» **DESAFIO 1**
Quantas das linhas que vêm depois do texto contêm a palavra "hide"? Diferencie maiúsculas de minúsculas e responda só com o número.

» **TEXTO DO DOCUMENTO**
Os exegetas, desde a antiguidade, formularam algumas teorias para ação de Cam e a maldição de Canaã, as mais comuns são: voyeurismo, castração ou incesto paterno. Esta última explicação parece estar desfrutando de um renascimento de popularidade em alguns estudos recentes. Porém, existe uma quarta explicação possível para a ação de Cam: incesto materno; o que explica simultaneamente a gravidade da ofensa de Cam e a justificativa para a maldição de Canaã, que é fruto da união ilícita.
 
Para entender os argumentos dessa teoria é preciso primeiro revisar as explicações tradicionais para a ofensa de Cam, identificando as suas fraquezas. Em seguida, veremos a base exegética para a teoria do incesto materno. Em particular, veremos que os argumentos para a interpretação atualmente popular da ação de Cam como incesto paterno é mais adequada para apoiar a teoria do incesto materno.
 
As visões tradicionais
 
Voyeurismo
 
A visão de que a ofensa de Cam era voyeurismo – que ele não fez mais nada do que contemplar o seu pai nu – teve amplo apoio tanto na antiguidade quanto na modernidade. A força dessa posição é o seu conservadorismo: ela se recusa a ver qualquer coisa no texto que não seja explícita. No entanto, em certo sentido, o voyeurismo é uma explicação inexistente, pois falha em elucidar a gravidade da ofensa de Cam ou a razão da maldição de Canaã. Também exige que o intérprete assuma a existência de um tabu contra a visão acidental de se observar um pai nu que, de outra forma, não é atestado na literatura bíblica ou antiga do Oriente Médio. O acadêmico Donald J. Wold observa: “Os estudiosos que aceitam a visão literal (…) devem defender um costume sobre o qual nada sabemos”.
 
Alguns defensores dessa visão se contentam em aceitar as características desagradáveis da narrativa de Gênesis 9:20-27 como inexplicáveis e/ou arbitrárias. No entanto, aqueles exegetas que, através do trabalho de acadêmicos como Robert Alter, Michael Fishbane e outros, que têm passado a apreciar a arte literária e a sutileza dos autores bíblicos e o significado da intertextualidade bíblica dificilmente achará essa posição satisfatória. Há um reconhecimento crescente de que a narrativa do pentateuco raramente é descuidada ou arbitrária e possui ecos intertextuais ( a serem examinados a seguir ) e que raramente são coincidentes.

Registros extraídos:
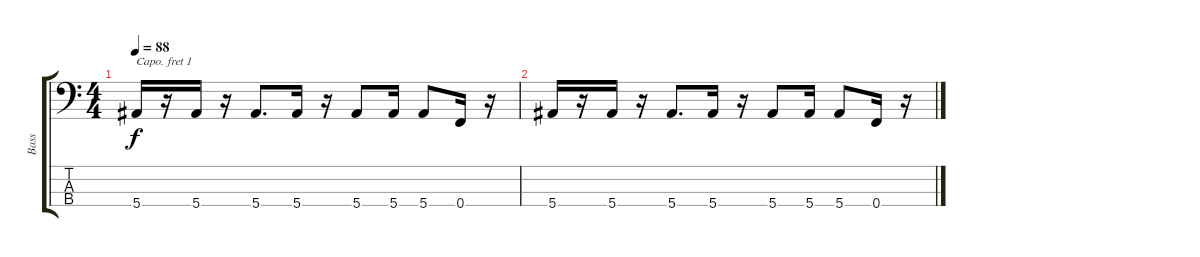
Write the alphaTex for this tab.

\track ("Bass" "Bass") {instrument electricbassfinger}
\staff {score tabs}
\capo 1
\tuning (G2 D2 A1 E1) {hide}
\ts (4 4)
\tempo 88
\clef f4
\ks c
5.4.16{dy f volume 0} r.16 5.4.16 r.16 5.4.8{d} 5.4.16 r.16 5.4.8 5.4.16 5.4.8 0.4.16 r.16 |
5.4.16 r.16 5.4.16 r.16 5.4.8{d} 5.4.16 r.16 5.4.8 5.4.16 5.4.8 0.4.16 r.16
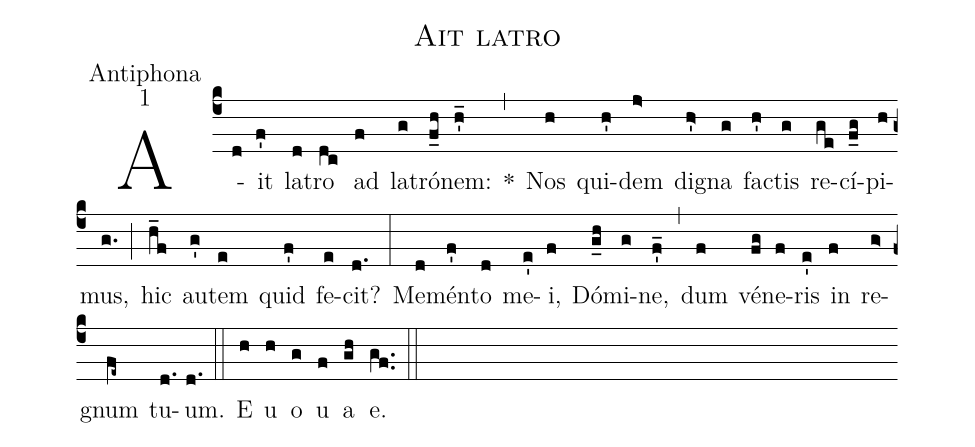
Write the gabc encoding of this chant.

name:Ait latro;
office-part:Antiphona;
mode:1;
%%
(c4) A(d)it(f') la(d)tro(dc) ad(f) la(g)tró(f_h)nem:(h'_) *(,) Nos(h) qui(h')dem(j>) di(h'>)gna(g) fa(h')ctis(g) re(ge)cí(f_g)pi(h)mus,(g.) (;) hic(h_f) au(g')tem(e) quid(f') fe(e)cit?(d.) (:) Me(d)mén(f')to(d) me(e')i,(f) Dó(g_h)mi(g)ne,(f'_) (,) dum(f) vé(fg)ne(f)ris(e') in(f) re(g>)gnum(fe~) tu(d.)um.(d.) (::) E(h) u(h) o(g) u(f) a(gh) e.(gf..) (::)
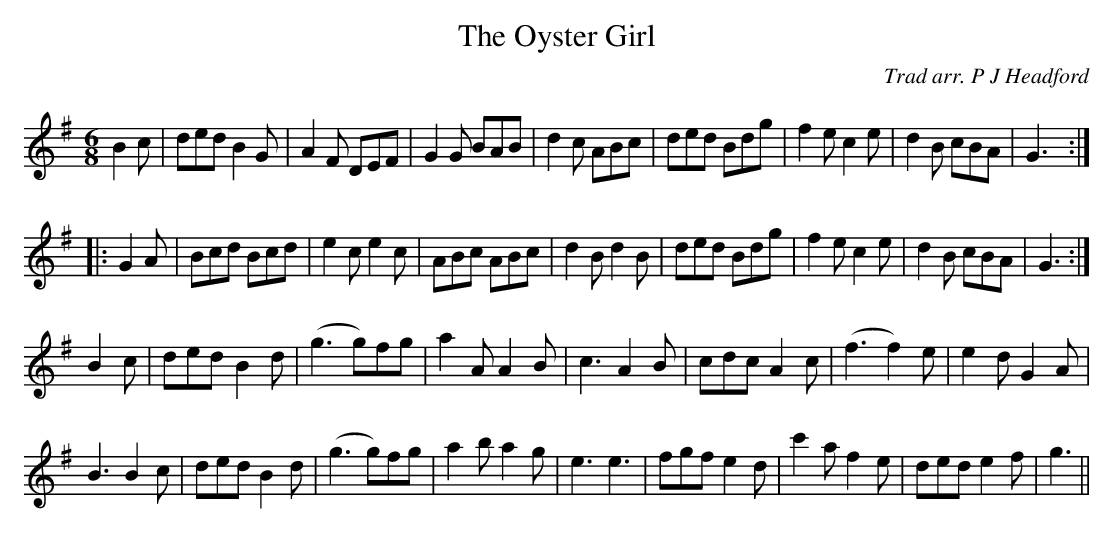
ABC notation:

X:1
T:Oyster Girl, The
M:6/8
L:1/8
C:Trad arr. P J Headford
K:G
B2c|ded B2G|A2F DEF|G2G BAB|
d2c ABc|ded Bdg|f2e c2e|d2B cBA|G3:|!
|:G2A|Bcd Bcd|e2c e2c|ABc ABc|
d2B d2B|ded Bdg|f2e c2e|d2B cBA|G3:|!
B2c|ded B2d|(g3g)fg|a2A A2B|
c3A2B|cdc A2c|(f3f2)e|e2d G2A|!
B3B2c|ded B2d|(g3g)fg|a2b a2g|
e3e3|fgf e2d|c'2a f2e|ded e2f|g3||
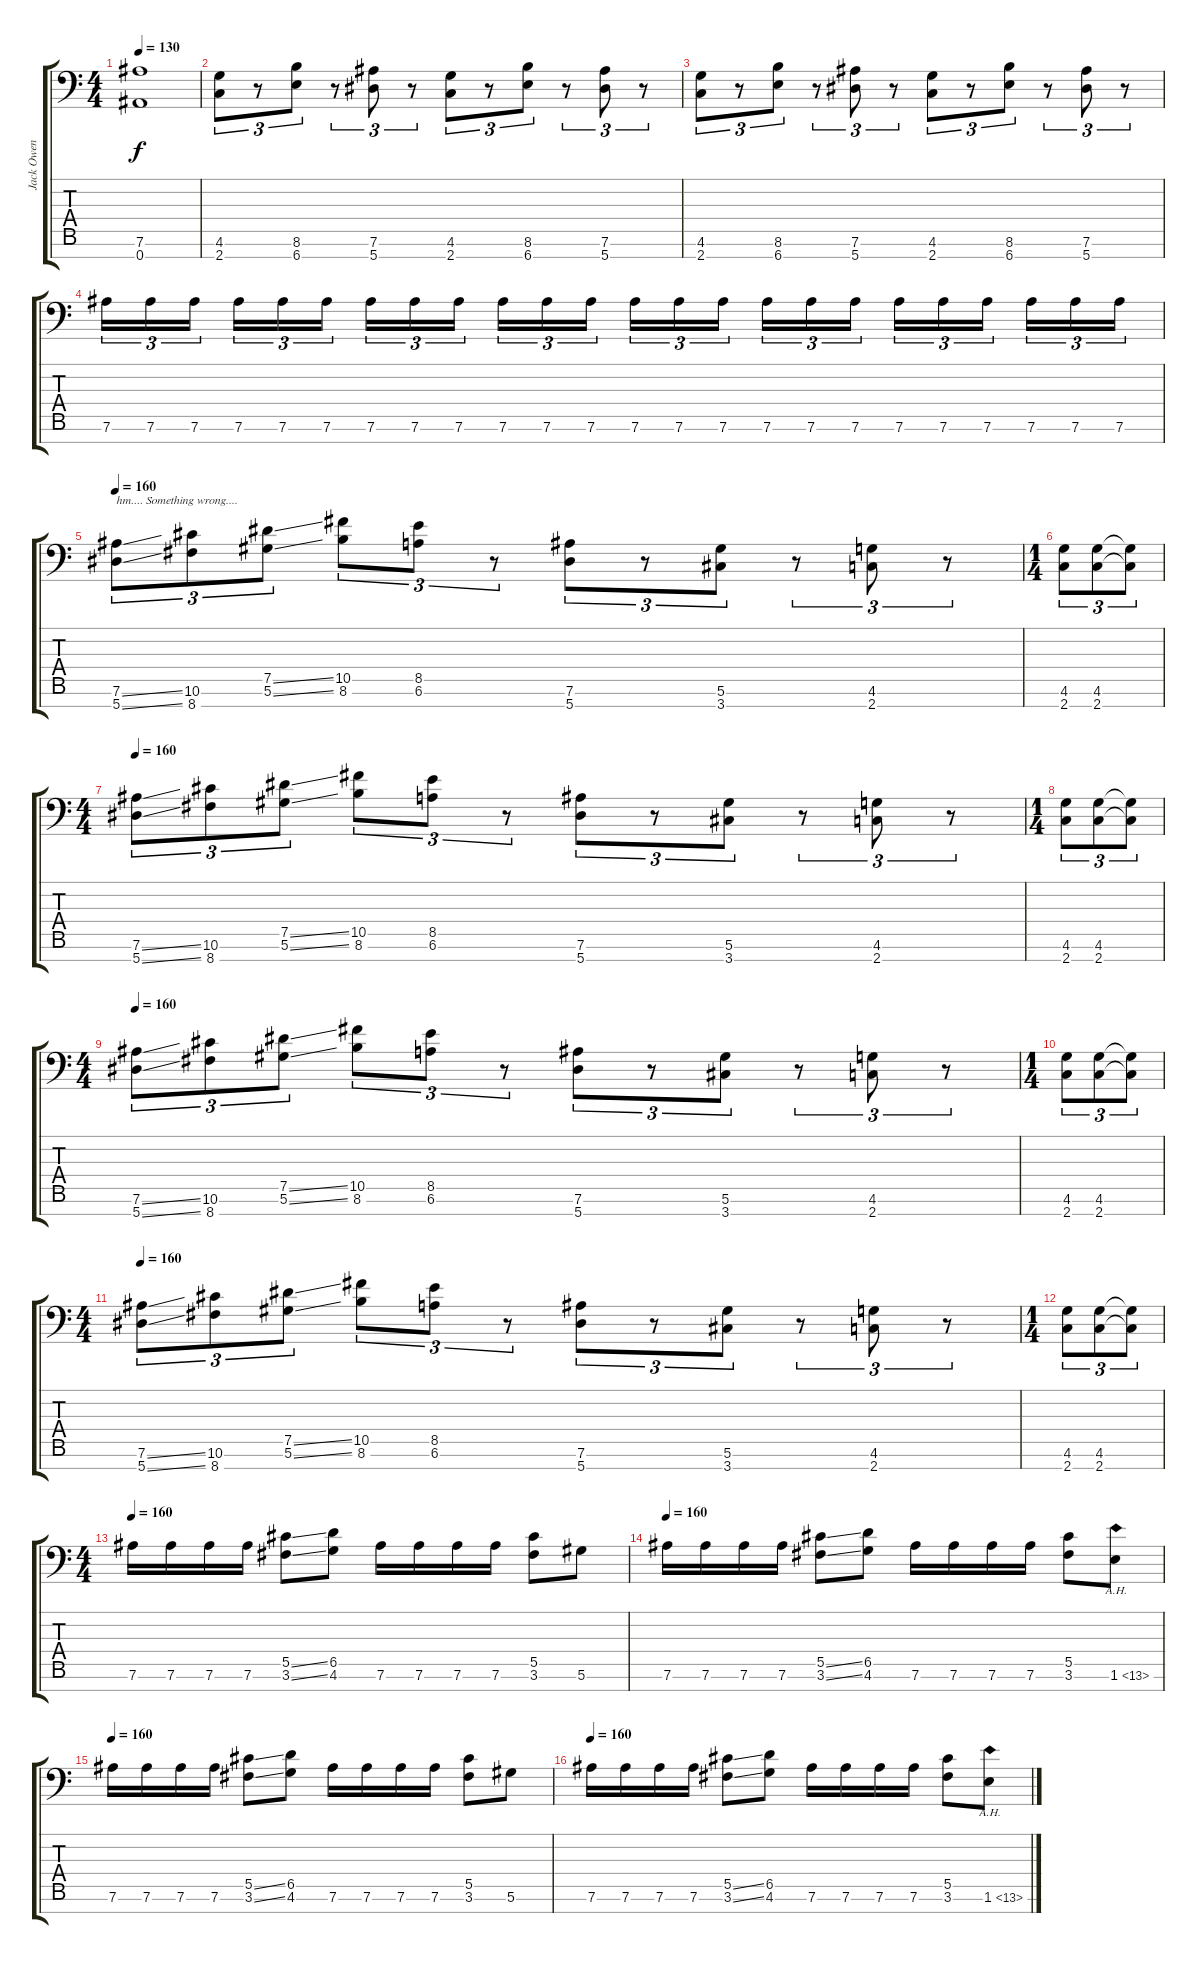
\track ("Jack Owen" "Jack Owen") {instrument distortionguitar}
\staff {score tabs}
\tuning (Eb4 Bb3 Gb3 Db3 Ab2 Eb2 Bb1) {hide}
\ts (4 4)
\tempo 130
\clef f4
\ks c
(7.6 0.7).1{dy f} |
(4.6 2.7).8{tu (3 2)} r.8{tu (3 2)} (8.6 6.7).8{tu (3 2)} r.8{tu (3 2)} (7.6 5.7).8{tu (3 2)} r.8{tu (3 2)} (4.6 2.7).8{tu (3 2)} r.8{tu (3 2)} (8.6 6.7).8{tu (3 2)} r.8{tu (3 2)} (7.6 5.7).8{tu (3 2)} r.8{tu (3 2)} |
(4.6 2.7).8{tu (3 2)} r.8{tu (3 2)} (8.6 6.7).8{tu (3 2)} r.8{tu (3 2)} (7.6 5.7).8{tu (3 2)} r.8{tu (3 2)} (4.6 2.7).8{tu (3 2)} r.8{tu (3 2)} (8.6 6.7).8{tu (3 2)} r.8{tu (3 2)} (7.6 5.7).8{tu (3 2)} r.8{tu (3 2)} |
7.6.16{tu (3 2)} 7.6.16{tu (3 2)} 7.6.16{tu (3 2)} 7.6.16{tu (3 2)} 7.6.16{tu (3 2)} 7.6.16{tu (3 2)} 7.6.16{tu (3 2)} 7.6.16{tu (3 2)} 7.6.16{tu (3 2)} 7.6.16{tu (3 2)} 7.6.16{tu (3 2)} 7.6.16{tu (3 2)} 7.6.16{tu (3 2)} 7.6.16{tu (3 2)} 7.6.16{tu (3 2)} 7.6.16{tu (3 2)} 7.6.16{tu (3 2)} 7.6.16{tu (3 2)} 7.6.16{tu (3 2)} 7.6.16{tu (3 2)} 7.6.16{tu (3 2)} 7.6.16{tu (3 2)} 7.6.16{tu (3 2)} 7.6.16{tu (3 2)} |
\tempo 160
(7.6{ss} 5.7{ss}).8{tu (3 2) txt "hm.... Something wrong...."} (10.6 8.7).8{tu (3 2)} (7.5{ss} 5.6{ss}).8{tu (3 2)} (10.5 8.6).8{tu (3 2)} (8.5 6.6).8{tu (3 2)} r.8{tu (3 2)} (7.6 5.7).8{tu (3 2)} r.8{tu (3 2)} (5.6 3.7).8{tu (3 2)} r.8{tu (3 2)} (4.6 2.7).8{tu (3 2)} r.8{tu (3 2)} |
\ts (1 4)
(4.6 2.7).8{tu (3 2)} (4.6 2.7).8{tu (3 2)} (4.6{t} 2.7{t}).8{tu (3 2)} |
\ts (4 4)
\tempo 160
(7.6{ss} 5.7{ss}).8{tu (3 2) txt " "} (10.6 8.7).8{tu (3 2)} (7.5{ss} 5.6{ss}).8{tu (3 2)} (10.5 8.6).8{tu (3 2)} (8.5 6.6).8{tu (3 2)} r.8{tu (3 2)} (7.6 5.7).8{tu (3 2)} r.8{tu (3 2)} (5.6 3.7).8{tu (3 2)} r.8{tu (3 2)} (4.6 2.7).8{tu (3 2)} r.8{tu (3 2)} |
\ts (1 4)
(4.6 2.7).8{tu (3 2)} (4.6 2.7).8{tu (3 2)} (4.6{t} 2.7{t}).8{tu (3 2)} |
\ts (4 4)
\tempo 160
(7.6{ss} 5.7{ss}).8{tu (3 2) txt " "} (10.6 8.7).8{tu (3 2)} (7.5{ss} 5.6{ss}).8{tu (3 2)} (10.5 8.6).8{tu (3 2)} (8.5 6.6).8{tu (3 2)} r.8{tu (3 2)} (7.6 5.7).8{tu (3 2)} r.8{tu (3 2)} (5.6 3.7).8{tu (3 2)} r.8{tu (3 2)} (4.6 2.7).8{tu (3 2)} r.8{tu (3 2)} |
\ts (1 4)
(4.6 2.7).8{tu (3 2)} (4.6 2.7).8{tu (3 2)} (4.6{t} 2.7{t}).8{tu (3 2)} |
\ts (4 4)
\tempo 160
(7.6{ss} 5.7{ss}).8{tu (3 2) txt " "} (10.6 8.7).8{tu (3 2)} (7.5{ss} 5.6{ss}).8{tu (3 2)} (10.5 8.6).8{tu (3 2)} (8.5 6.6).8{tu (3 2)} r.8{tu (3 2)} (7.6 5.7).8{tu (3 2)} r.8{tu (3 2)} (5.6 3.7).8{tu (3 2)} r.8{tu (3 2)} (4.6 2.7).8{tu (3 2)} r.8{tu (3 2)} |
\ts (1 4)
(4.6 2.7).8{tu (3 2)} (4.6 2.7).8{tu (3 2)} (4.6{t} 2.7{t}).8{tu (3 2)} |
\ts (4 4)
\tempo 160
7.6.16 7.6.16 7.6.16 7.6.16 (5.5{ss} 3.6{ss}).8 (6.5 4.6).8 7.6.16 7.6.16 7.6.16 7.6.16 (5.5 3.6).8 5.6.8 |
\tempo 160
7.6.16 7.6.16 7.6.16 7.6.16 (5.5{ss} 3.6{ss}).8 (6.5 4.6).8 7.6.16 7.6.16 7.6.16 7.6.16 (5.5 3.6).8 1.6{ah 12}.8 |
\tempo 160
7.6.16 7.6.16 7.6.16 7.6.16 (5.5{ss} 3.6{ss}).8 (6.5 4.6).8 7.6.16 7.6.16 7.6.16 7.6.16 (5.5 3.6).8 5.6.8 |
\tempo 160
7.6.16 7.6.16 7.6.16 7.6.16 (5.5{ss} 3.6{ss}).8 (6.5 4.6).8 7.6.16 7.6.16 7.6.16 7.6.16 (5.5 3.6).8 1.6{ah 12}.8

» **DESAFIO 2**
No texto sobre a ofensa de Cam, reescreva o trecho que vai de "Alguns defensores dessa" até "raramente são coincidentes.", inclusive, substituindo "narrativa" por "história".

» **RESPOSTA CORRETA 1**
2

» **RESPOSTA CORRETA 2**
Alguns defensores dessa visão se contentam em aceitar as características desagradáveis da história de Gênesis 9:20-27 como inexplicáveis e/ou arbitrárias. No entanto, aqueles exegetas que, através do trabalho de acadêmicos como Robert Alter, Michael Fishbane e outros, que têm passado a apreciar a arte literária e a sutileza dos autores bíblicos e o significado da intertextualidade bíblica dificilmente achará essa posição satisfatória. Há um reconhecimento crescente de que a história do pentateuco raramente é descuidada ou arbitrária e possui ecos intertextuais ( a serem examinados a seguir ) e que raramente são coincidentes.